Alıntılıyorum: “Partimiz PKK, kaynağını Lozan Anlaşmasından ve 1924 Anayasasından alan Kürt inkâr ve imha siyasetine karşı halkımızın özgürlük hareketi olarak tarih sahnesine çıktı.” denerek varlığını, konumunu, kimliğini, iddiasını vurguluyor. “Barış düzlemi”, Cumhuriyetin kuruluş felsefesine ve devrimci aydınlanma iradesine karşı çıkarak İslamcı kanat ve tabanla, “Yeni Türkiye” diyen anlayışla sinsi bir uyum sağlamakta. Şöyle ki, AKP MKYK üyesi “zat” -adını sayfama almayacağım-, “hükmettikleri bir tarih avuçlarının içinden kayıp gidiyor. Lozan delinecek diye feveran ediyorlar. Lozan’la beraber kimi sınıf ve zümrelerin elde ettiği kazanımların tarihe karışacak olmasından korkuyorlar…” sözleriyle stratejik ortaklığı ve nihai amacı da itiraf etmiş oluyor.
Bu kimliği ile PKK/DEM ’in, iktidarın Cumhuriyet karşıtlığı çizgisine destek verdiği çok açık. Tam da bu koşullarda ve bu aşamada bir kez daha ama son olması dileğiyle vurgulayıp anımsatıyorum ki hiç kimse kutsal “barış” ve “kardeşlik” söylemine ve siyasetine sığınarak gizli ya da açık planları/senaryoları/kurguları topluma dayatmasın! Kimseyi de “barış karşıtları” safsatasıyla suçlamasın! Ayrıca kimse “özgür” ve “demokratik siyaset” diye, yeni bir “yetmez ama evet” yöntemini, versiyonunu/görünümünü ısıtıp yeni ahmaklar aramasın!
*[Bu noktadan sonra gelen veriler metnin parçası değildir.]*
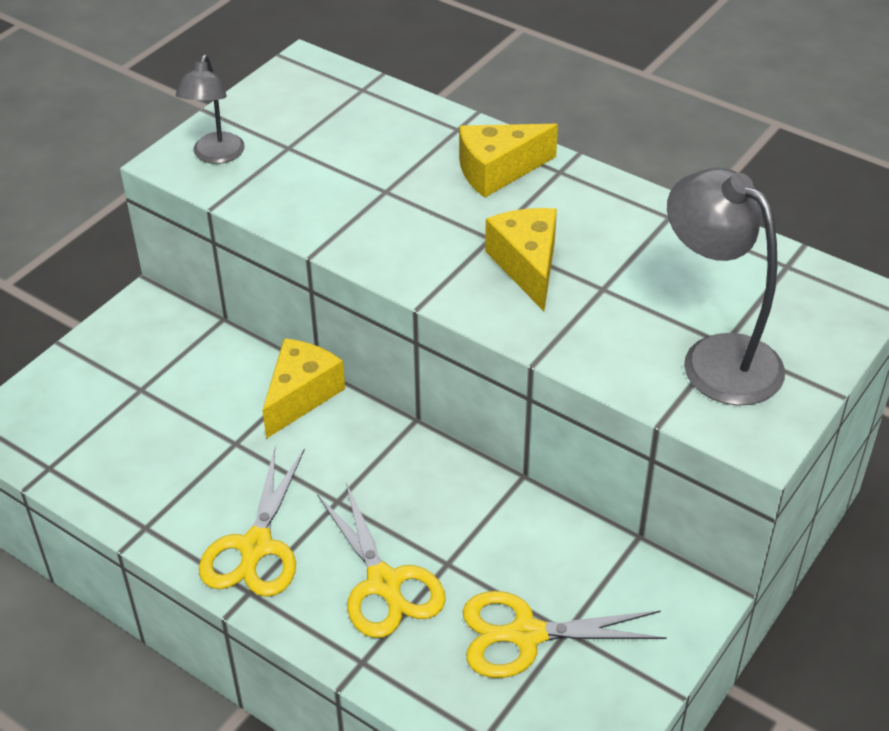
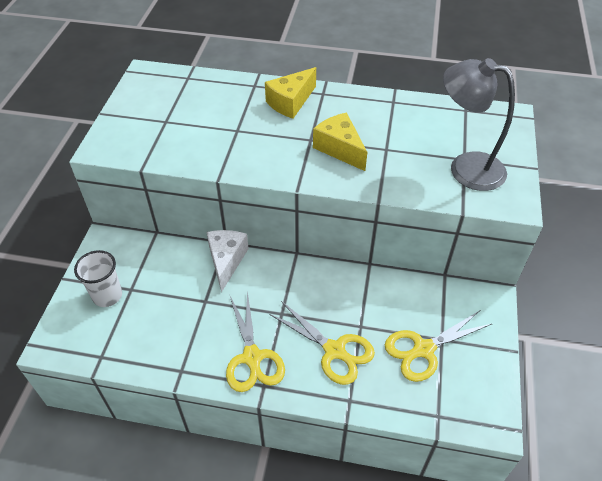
camera: 25 degrees left, 5 degrees up
(103, 387) = (107, 295): none -> white cup
(216, 156) = (125, 138): grey lamp -> none
(301, 395) = (226, 261): yellow cheese -> white cheese

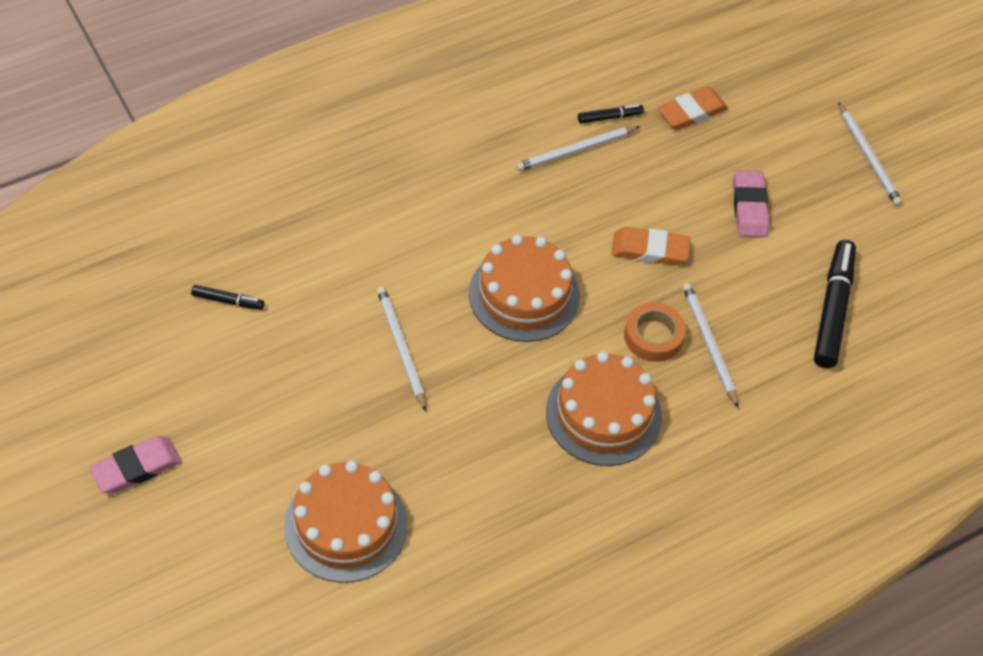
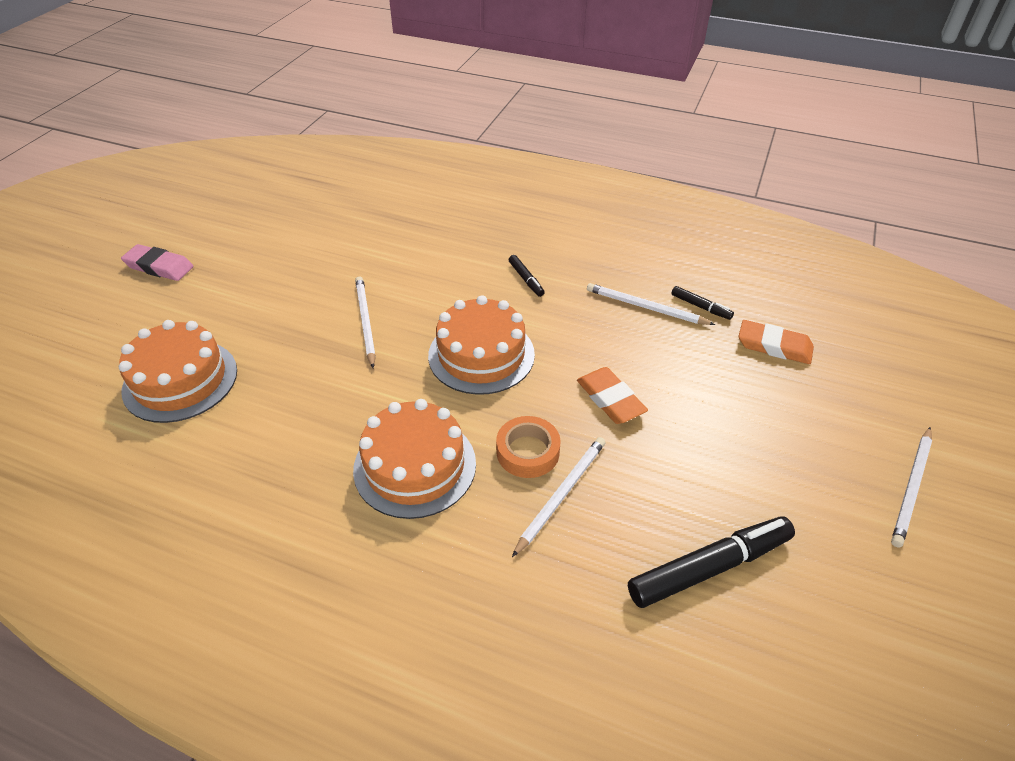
camera: 55 degrees right, 10 degrees down
(228, 301) = (326, 233): black marker -> black marker (526, 279)
(401, 348) = (365, 322): white pencil -> white pencil turned 45 degrees counterclockwise
(749, 207) = (736, 436): pink eraser -> none

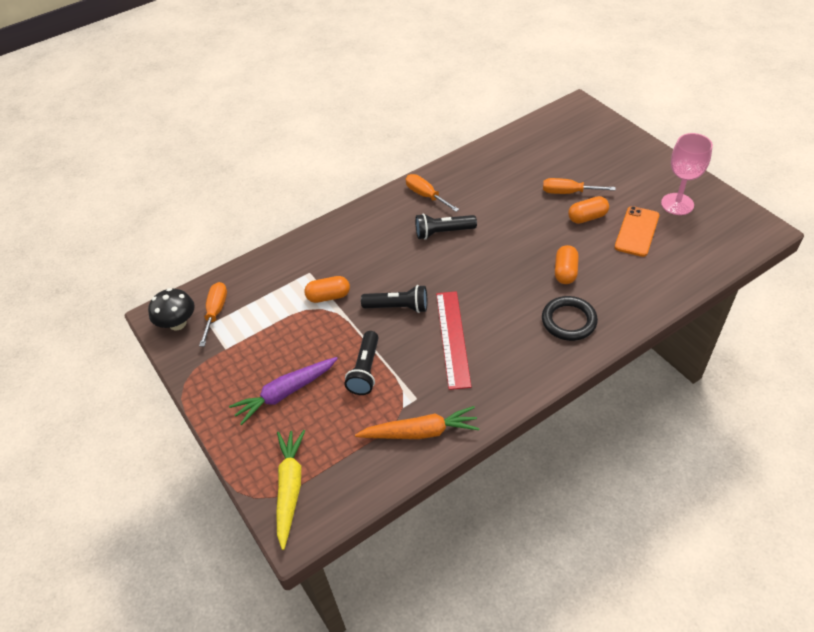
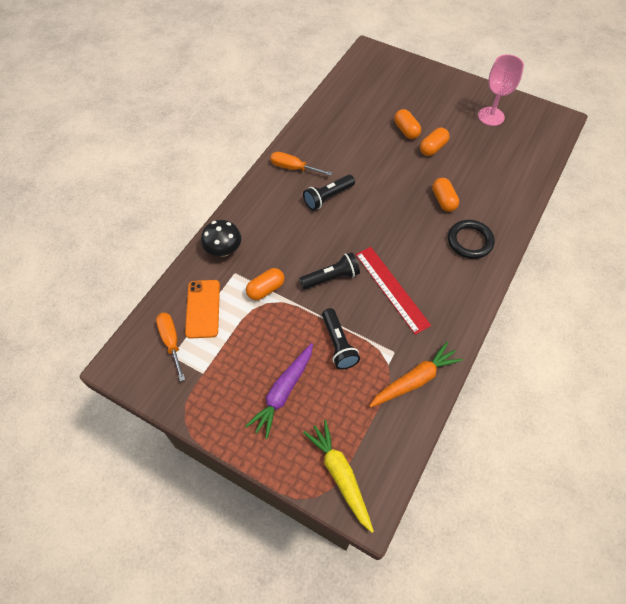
camera: 30 degrees left, 10 degrees up
(178, 323) = (141, 366): black mushroom -> black mushroom (223, 250)
(568, 192) = (406, 130): orange screwdriver -> orange capsule
(637, 231) = (475, 148): orange phone -> orange phone (203, 309)

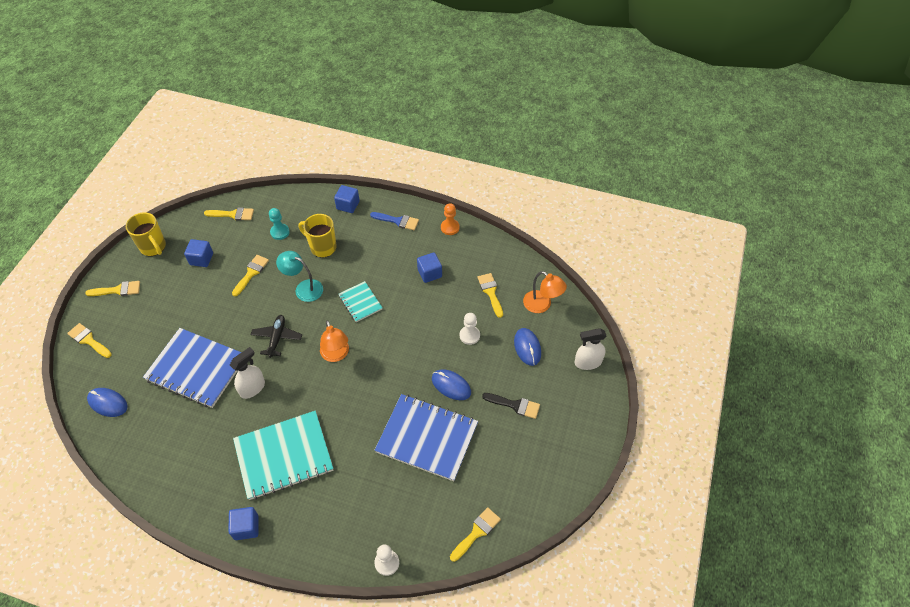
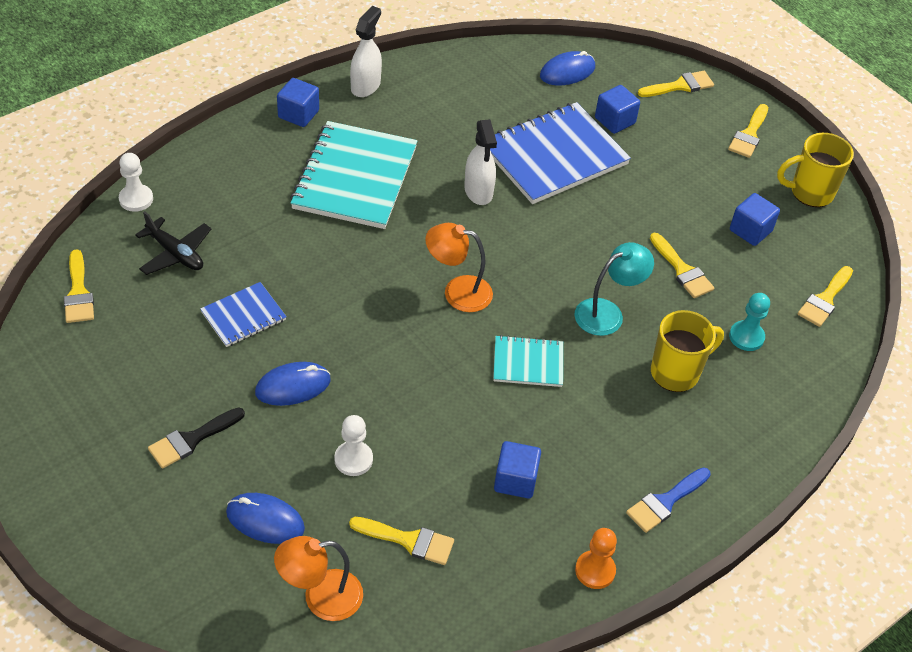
camera: 120 degrees right, 5 degrees down
(277, 338) = (539, 246): black plane -> black plane (175, 253)
(348, 205) = (751, 452): blue cube -> blue cube (614, 121)
(427, 438) = (243, 316): blue notebook -> blue notebook, size x0.51
(587, 362) = (163, 584): white spray bottle -> white spray bottle (365, 86)

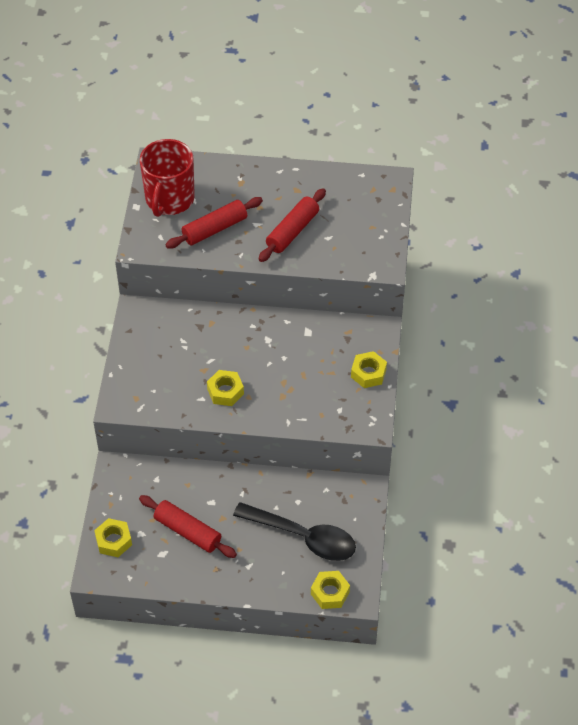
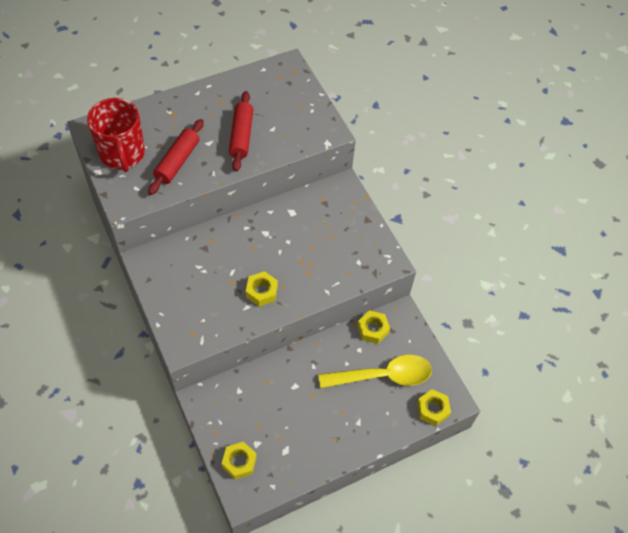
camera: 35 degrees left, 5 degrees up
(187, 531) = (293, 421): red rolling pin -> none
(303, 537) = (383, 376): black spoon -> yellow spoon
(368, 373) = (359, 223): yellow nut -> yellow nut (373, 329)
Gerçi her dönemin “akıl küpleri”, “özgürlük timsalleri”, “Marksist” “çözümleme ustaları”, “demokrat aydınlar” ve “enteller”, geçmişte olduğu gibi “referandumlar” öncesi nasılsa bulunur ve ekranlarda kanal kanal gezdirilir; demagojiyle bu ülkenin Cumhuriyetçilerine ve Devrim bekçilerine saldırır/saldırtılır; unutmuşum!